Search for Missing in Reynosa Yields Human Remains
5 years 3 months 4 weeks ago Friday, August 02 2019 Aug 2, 2019 August 02, 2019 10:55 PM August 02, 2019 in News - Local

REYNOSA, TAMAULIPAS - Relatives of family members who disappeared in Mexico were allowed to directly participate in their search.

 

The search took place over a span of two days in two different locations. On Friday, they visited an area known as 'Brecha de Berrendo.'

 

It's on the outskirts of Reynosa, on the Mexican side of McAllen.

 

Armed with machetes and hope, about 40 participants descended upon the property looking for their relatives who left without the chance to say goodbye.

 

A woman known as 'Marta' said she was looking for her dad. He went missing in 2017.

 

“He left late to Reynosa. He went to run an errand to pick up a part from the mechanic's, and he never returned home.”

 

The walls of the now abandoned property mark a violent property. The broken ground reveals a marred past.

 

Geovanni Barrios Moreno, President of Justicia Tamaulipas, the group that organized the search, confirmed they found, "Bones belonging to people. Bones that belong to human beings. The anthropologist determined that they are fragments of cadavers."

 

Red flags signals the place where human remains were found Friday. Tests will determine how many they belong to and who they were.

 

What is known is that they form part of a growing statistic.

 

"Unfortunately, there's a grave problem of forced disappearances in the whole state of Tamaulipas and the country.

 

The numbers are moving with about 45,000 disappearances in the country and Tamaulipas has about 15,000 of that share," says Barrios Moreno.

 

He's more than just the leader of the organization. He's also a father searching for his U.S. born son.

 

Families like his are frustrated by the violence that keeps stealing lives.

 

"No more disappearances in Tamaulipas. No more disapperances in Mexico. We have to stop. We can't keep killing ourselves," declares Barrios Moreno.

 

The search is part of a larger effort that counts with federal and state security.

 

A state representative for Tamaulipas, Alberto Lara Basaldua, says they'll keep offering their support in spite of their surroundings.

 

"We are afraid, but we also respect more and stand in solidarity with the sorrow of the people.
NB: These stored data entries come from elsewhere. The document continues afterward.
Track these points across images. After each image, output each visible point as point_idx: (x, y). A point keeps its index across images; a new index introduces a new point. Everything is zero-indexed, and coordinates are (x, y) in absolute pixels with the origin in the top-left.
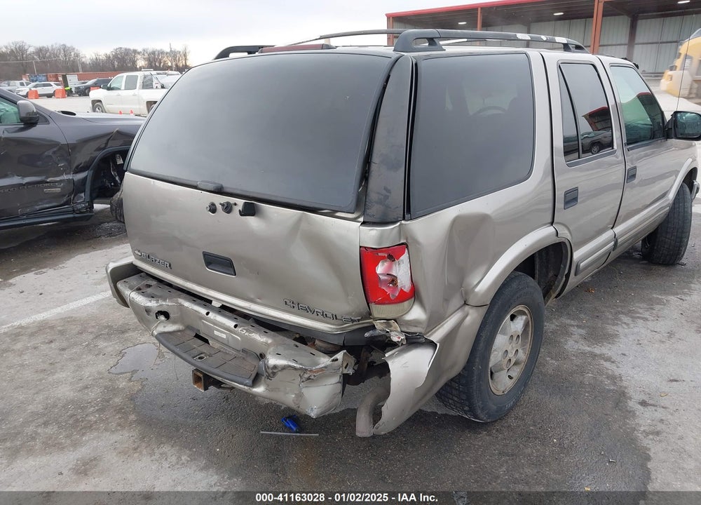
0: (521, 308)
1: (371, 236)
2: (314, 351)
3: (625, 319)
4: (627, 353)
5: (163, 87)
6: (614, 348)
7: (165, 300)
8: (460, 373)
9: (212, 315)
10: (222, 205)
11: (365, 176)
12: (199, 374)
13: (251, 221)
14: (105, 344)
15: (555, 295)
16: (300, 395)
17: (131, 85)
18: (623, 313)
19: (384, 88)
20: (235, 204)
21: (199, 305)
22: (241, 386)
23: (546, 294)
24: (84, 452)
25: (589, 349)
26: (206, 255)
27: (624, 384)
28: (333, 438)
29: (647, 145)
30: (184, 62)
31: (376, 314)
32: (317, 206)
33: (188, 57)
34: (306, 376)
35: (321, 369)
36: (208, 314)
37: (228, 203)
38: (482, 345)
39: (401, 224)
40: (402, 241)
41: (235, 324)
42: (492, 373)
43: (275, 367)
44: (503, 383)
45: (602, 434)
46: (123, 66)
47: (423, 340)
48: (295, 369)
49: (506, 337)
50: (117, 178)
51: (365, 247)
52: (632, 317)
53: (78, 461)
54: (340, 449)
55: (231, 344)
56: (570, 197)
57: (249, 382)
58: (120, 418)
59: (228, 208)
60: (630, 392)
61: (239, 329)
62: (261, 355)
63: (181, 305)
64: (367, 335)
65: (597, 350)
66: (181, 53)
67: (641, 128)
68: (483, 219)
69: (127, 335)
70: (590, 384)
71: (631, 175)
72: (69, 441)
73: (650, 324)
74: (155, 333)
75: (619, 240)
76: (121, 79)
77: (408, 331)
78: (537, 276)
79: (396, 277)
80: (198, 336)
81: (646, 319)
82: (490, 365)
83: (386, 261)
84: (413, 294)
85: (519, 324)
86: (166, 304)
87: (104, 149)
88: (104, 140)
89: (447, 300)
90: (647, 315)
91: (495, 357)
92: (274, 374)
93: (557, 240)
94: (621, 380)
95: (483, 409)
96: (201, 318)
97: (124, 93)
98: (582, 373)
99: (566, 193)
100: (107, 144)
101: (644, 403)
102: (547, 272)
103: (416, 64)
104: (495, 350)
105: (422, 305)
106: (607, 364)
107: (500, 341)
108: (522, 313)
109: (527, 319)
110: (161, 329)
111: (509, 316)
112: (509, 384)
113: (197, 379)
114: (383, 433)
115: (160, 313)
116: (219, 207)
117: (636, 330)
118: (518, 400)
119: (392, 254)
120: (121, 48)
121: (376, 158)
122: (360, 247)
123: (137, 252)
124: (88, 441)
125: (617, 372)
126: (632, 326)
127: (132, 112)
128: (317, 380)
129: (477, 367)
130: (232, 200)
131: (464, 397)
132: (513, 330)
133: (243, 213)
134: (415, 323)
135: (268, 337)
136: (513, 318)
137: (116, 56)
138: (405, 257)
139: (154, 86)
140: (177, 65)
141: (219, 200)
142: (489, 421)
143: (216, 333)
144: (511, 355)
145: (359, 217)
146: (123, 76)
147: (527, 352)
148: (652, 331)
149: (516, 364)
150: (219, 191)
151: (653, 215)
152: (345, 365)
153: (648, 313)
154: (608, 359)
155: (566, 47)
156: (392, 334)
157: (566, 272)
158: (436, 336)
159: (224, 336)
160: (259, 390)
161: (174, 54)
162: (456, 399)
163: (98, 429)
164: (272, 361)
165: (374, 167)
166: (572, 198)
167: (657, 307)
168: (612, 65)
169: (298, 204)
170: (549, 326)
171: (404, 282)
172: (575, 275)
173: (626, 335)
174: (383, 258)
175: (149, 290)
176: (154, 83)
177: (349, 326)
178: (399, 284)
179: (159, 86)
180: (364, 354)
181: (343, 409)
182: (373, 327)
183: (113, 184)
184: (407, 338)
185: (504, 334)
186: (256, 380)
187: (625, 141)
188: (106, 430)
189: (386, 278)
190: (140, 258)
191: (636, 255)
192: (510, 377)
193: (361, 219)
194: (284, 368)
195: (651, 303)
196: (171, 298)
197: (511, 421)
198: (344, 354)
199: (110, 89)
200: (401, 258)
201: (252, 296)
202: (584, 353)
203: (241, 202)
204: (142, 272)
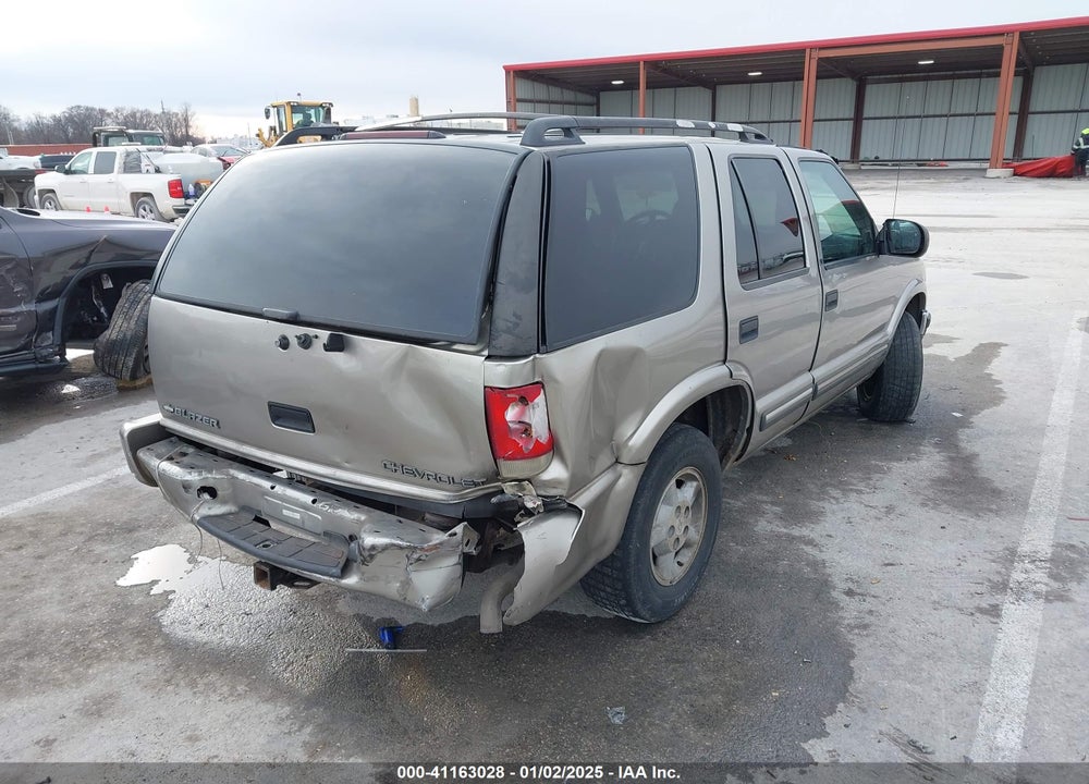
0: (689, 470)
1: (500, 373)
2: (423, 527)
3: (835, 493)
4: (832, 533)
5: (158, 171)
6: (818, 528)
7: (210, 472)
8: (612, 555)
9: (279, 489)
10: (299, 338)
11: (489, 299)
12: (263, 568)
13: (338, 358)
14: (105, 548)
15: (734, 457)
16: (407, 583)
17: (104, 166)
18: (831, 485)
19: (510, 191)
20: (316, 337)
21: (260, 476)
22: (325, 578)
23: (723, 456)
24: (93, 688)
25: (785, 531)
26: (271, 406)
27: (828, 571)
28: (447, 653)
29: (852, 262)
30: (184, 130)
31: (505, 473)
32: (430, 337)
33: (191, 123)
34: (416, 556)
35: (436, 547)
36: (273, 488)
37: (306, 335)
38: (639, 516)
39: (535, 358)
40: (536, 380)
41: (312, 498)
42: (655, 557)
43: (373, 547)
44: (670, 570)
45: (797, 631)
46: (81, 134)
47: (565, 506)
48: (401, 548)
49: (671, 508)
50: (102, 310)
51: (491, 388)
52: (843, 490)
53: (85, 699)
54: (456, 666)
55: (308, 525)
56: (747, 328)
57: (337, 571)
58: (140, 644)
59: (306, 342)
60: (836, 580)
61: (319, 505)
62: (351, 537)
63: (233, 477)
64: (494, 500)
65: (796, 532)
66: (180, 116)
67: (846, 241)
68: (634, 354)
69: (136, 534)
70: (785, 573)
71: (831, 301)
72: (68, 676)
73: (865, 497)
74: (197, 517)
75: (819, 387)
76: (88, 157)
77: (544, 494)
78: (711, 433)
79: (530, 425)
80: (258, 519)
81: (859, 492)
82: (652, 544)
83: (517, 405)
84: (551, 447)
85: (689, 491)
86: (213, 477)
87: (84, 265)
88: (85, 253)
89: (593, 458)
90: (861, 486)
91: (658, 536)
92: (372, 557)
93: (732, 383)
94: (825, 567)
95: (644, 603)
96: (264, 493)
97: (92, 179)
98: (776, 560)
99: (742, 323)
100: (88, 258)
101: (850, 593)
102: (724, 427)
103: (549, 163)
104: (658, 526)
105: (563, 460)
106: (808, 549)
107: (664, 514)
108: (692, 478)
109: (698, 486)
110: (205, 511)
111: (673, 481)
112: (679, 572)
113: (260, 577)
114: (516, 623)
115: (203, 489)
116: (294, 342)
117: (845, 505)
118: (691, 595)
119: (525, 396)
120: (79, 107)
121: (502, 278)
122: (485, 387)
123: (166, 407)
124: (96, 675)
125: (820, 557)
126: (842, 501)
127: (107, 209)
128: (429, 560)
129: (634, 545)
130: (312, 331)
131: (619, 586)
132: (680, 500)
133: (328, 348)
134: (554, 483)
135: (359, 512)
136: (680, 484)
137: (70, 119)
138: (540, 399)
139: (144, 168)
140: (172, 135)
141: (293, 332)
142: (653, 620)
143: (285, 512)
144: (679, 532)
145: (482, 350)
146: (91, 153)
147: (702, 531)
148: (866, 506)
149: (687, 545)
150: (294, 320)
151: (865, 355)
152: (465, 542)
153: (863, 484)
154: (810, 542)
155: (743, 136)
156: (526, 498)
157: (747, 426)
158: (581, 501)
159: (297, 516)
160: (352, 580)
161: (167, 118)
162: (609, 590)
163: (109, 659)
164: (369, 540)
165: (500, 289)
166: (749, 331)
167: (876, 476)
168: (801, 160)
169: (403, 334)
170: (733, 503)
171: (540, 431)
172: (761, 430)
173: (833, 512)
174: (513, 400)
175: (185, 459)
176: (143, 165)
177: (472, 493)
178: (534, 434)
179: (152, 169)
180: (489, 531)
181: (460, 616)
182: (502, 492)
183: (95, 319)
184: (545, 504)
185: (669, 504)
186: (345, 570)
187: (821, 257)
188: (121, 659)
189: (517, 426)
190: (172, 416)
191: (853, 410)
192: (680, 564)
193: (486, 353)
194: (386, 548)
195: (868, 472)
196: (218, 469)
197: (683, 621)
198: (465, 526)
199: (68, 172)
200: (536, 400)
201: (338, 460)
202: (779, 536)
203: (324, 335)
204: (173, 435)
That bond is stronger than the fear we could feel," says Lara Basaldua.

 

Families sowing these efforts hope instead to reap joy when their relatives return.

But, at the very least, they just want a place to claim.

Marta explains, "More than anything, we don't lost faith that one day we'll find them, that they'll come back, or that if they are no longer living, a place where we can go cry for them."

For many, this is a search for a place to plant their tears.